Exactly the lines from the one with "What is the bounding box of the tree at (548, 67)?" to the end of the data below should be set down, and no others.

----- Data to process -----

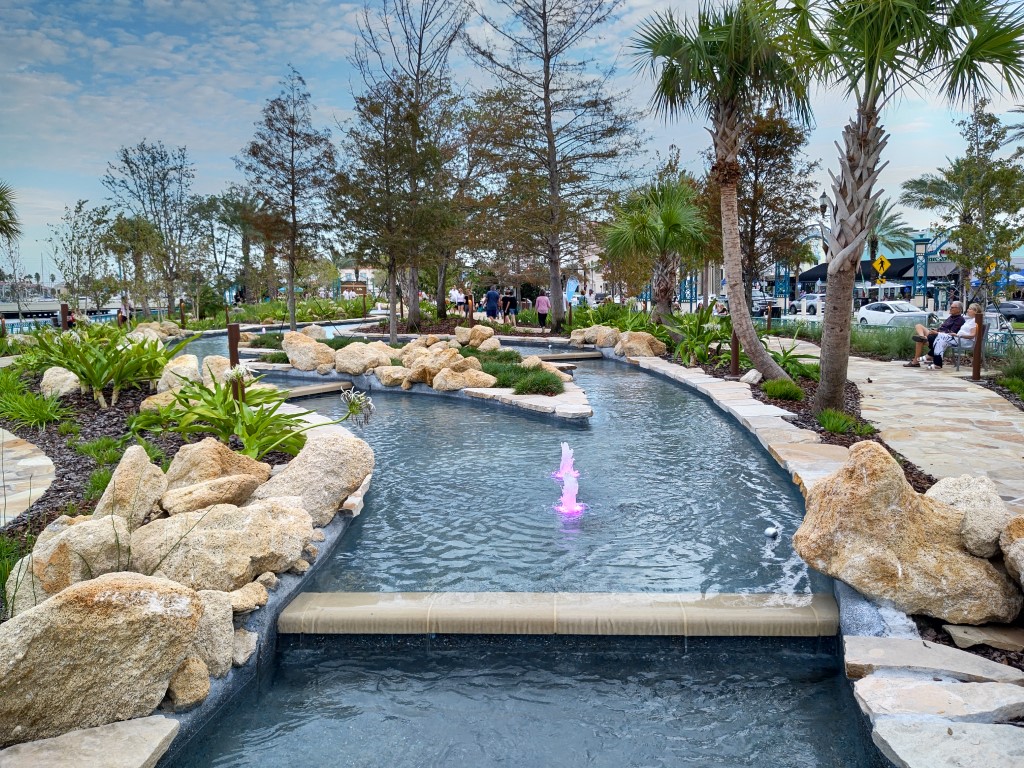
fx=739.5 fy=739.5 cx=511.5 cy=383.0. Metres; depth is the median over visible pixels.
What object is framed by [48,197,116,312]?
tree
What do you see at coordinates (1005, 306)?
car
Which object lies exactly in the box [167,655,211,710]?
rock
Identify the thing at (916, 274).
pillar
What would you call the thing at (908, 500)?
boulder
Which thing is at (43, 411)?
grass clump
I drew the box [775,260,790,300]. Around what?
blue pillar
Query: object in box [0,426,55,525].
stone path
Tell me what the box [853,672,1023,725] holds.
flat rock
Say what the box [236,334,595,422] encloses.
island
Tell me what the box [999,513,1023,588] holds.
boulder
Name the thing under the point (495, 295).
person
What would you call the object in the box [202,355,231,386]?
boulder
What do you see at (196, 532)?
boulder
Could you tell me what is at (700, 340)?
green plant
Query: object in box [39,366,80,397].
boulder
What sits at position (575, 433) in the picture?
pool water
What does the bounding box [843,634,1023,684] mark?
flat stone
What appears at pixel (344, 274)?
building
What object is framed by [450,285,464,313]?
person
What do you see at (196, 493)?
boulder
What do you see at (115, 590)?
boulder
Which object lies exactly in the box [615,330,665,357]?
boulder
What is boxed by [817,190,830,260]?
street lamp
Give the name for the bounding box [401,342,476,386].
boulder
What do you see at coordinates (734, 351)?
bollard light
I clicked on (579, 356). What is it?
stone ledge
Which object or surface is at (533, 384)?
shrub
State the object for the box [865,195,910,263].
palm tree
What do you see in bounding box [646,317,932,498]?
mulch bed
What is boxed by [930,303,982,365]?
woman
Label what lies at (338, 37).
sky
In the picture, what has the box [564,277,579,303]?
banner
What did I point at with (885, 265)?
sign
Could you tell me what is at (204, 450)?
boulder
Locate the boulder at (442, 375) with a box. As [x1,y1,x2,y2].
[429,365,494,391]
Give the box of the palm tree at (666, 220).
[603,174,711,319]
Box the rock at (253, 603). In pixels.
[225,581,268,613]
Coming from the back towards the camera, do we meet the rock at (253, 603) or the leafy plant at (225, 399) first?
the leafy plant at (225, 399)
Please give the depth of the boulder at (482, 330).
17.87 m
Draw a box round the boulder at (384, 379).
[375,365,409,387]
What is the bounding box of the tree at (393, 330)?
[340,0,470,342]
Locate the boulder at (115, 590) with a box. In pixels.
[0,571,203,743]
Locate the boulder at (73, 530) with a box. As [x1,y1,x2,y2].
[5,512,133,623]
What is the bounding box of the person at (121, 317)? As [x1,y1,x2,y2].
[116,305,128,327]
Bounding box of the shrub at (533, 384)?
[511,368,564,396]
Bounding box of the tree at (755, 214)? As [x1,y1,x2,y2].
[724,107,816,304]
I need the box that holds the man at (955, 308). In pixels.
[906,299,964,367]
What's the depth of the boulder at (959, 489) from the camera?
4.24 m
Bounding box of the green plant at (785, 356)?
[766,332,818,381]
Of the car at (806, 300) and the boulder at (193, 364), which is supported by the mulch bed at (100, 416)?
the boulder at (193, 364)
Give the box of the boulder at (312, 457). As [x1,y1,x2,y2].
[253,431,372,525]
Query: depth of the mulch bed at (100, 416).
5.67 m
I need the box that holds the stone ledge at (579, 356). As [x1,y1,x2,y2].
[532,351,605,360]
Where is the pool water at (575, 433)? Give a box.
[151,342,871,767]
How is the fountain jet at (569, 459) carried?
in the pool water at (575, 433)
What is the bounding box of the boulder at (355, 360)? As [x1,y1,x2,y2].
[334,341,398,376]
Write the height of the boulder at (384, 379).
0.373 m
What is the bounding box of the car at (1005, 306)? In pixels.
[993,299,1023,320]
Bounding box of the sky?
[0,0,1023,279]
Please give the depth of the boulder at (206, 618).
3.40 m
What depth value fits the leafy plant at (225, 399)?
6.66 m
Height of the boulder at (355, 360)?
0.635 m
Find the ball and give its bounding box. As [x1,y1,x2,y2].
[764,526,778,537]
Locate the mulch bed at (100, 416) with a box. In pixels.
[0,344,299,613]
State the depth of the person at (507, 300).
30.44 m
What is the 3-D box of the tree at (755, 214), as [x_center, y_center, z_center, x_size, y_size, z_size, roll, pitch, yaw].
[7.747,-5.376,23.744,3.857,6.910,3.800,6,9,39]
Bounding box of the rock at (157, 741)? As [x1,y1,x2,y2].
[0,715,178,767]
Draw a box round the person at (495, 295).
[483,285,500,321]
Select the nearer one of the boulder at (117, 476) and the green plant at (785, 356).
the boulder at (117, 476)
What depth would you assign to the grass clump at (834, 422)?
8.26 m
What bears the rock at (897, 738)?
on the ground
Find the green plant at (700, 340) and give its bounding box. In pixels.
[661,310,730,366]
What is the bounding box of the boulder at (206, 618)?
[184,590,234,679]
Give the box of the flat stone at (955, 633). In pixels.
[945,622,1023,651]
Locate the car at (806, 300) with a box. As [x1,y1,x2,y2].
[790,293,823,315]
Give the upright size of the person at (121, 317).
1.196 m
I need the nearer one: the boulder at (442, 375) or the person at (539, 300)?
the boulder at (442, 375)
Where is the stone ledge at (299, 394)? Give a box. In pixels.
[279,381,353,400]
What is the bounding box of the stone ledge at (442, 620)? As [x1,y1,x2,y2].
[275,591,838,636]
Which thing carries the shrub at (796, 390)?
on the mulch bed at (880, 442)
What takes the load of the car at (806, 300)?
on the ground
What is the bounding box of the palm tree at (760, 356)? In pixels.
[630,0,818,392]
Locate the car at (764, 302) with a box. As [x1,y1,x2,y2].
[752,292,782,316]
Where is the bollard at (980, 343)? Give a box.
[972,314,984,379]
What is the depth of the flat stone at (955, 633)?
3.64 m
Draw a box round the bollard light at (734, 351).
[730,328,739,376]
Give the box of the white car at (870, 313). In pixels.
[855,300,928,326]
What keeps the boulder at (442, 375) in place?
on the island
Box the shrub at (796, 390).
[761,378,804,401]
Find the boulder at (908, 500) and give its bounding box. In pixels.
[790,441,1020,623]
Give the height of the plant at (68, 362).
1.127 m
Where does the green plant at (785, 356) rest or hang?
on the mulch bed at (880, 442)
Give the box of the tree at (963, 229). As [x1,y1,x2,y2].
[902,102,1023,312]
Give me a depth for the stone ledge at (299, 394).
13.20 m
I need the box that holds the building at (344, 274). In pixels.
[336,267,377,296]
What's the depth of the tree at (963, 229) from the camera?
19.67 m
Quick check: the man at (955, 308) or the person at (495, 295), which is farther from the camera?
the person at (495, 295)
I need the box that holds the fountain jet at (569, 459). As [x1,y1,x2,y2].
[555,442,577,480]
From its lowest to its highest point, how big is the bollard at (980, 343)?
1.099 m
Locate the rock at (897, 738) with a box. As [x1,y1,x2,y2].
[870,717,1023,767]
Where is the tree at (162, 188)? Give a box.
[102,137,196,318]
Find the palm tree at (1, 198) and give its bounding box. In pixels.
[0,181,21,241]
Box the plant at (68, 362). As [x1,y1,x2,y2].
[29,324,181,408]
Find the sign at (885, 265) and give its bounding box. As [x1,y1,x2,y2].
[872,254,890,281]
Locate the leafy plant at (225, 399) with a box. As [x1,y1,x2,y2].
[138,371,337,458]
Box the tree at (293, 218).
[236,66,336,329]
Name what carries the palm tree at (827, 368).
on the mulch bed at (880, 442)
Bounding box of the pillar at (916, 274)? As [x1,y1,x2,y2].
[911,233,930,305]
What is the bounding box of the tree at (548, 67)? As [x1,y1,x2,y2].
[465,0,641,329]
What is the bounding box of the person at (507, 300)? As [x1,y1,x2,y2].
[500,288,516,325]
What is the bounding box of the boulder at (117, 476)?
[90,446,168,530]
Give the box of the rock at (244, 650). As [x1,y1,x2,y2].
[231,627,257,665]
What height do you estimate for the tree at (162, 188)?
9.811 m
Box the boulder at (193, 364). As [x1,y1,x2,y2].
[156,355,202,398]
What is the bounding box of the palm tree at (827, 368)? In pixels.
[783,0,1023,410]
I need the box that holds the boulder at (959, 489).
[925,475,1010,558]
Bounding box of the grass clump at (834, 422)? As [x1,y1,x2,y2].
[815,407,872,435]
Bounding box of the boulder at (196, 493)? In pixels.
[160,473,259,514]
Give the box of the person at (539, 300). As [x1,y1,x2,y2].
[535,292,550,329]
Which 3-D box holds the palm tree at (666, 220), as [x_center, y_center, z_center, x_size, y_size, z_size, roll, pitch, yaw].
[4.395,-3.859,22.338,3.546,4.913,3.647,0,7,1]
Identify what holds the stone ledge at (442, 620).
in the pool water at (575, 433)
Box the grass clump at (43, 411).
[0,379,73,431]
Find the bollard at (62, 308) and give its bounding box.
[59,302,68,331]
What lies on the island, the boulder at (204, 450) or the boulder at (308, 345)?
the boulder at (308, 345)
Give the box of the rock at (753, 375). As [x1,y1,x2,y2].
[740,369,761,384]
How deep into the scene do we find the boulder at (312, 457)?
5.45 m
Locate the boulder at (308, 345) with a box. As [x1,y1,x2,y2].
[281,330,336,372]
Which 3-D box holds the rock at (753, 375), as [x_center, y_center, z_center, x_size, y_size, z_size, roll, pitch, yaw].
[3.963,-0.081,12.182,0.408,0.273,0.436,6,10,42]
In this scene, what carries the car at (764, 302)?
on the ground
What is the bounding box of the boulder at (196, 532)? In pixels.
[129,495,316,591]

-----

**Problem solution**:
What is the bounding box of the tree at (548, 67)? As [x1,y1,x2,y2].
[465,0,641,329]
What is the bounding box of the person at (507, 300)? As [x1,y1,x2,y2].
[500,288,516,325]
What is the bounding box of the boulder at (117, 476)?
[90,446,168,530]
Give the box of the rock at (244, 650). As [x1,y1,x2,y2].
[231,627,257,665]
What height do you estimate for the tree at (162, 188)?
9.811 m
Box the boulder at (193, 364). As [x1,y1,x2,y2].
[156,355,202,398]
What is the bounding box of the palm tree at (827, 368)? In pixels.
[783,0,1023,410]
I need the box that holds the boulder at (959, 489).
[925,475,1010,558]
Bounding box of the grass clump at (834, 422)? As [x1,y1,x2,y2].
[815,407,872,435]
Bounding box of the boulder at (196, 493)? In pixels.
[160,473,259,514]
Give the box of the person at (539, 300). As [x1,y1,x2,y2].
[535,292,550,329]
Which 3-D box holds the palm tree at (666, 220), as [x_center, y_center, z_center, x_size, y_size, z_size, roll, pitch, yaw].
[4.395,-3.859,22.338,3.546,4.913,3.647,0,7,1]
Identify what holds the stone ledge at (442, 620).
in the pool water at (575, 433)
Box the grass clump at (43, 411).
[0,379,73,431]
Find the bollard at (62, 308) and give its bounding box.
[59,302,68,331]
What lies on the island, the boulder at (204, 450) or the boulder at (308, 345)?
the boulder at (308, 345)
Give the box of the rock at (753, 375). As [x1,y1,x2,y2].
[740,369,761,384]
How deep into the scene do we find the boulder at (312, 457)?
5.45 m
Locate the boulder at (308, 345) with a box. As [x1,y1,x2,y2].
[281,330,336,372]
Which 3-D box holds the rock at (753, 375), as [x_center, y_center, z_center, x_size, y_size, z_size, roll, pitch, yaw].
[3.963,-0.081,12.182,0.408,0.273,0.436,6,10,42]
In this scene, what carries the car at (764, 302)?
on the ground
What is the bounding box of the boulder at (196, 532)? In pixels.
[129,495,316,591]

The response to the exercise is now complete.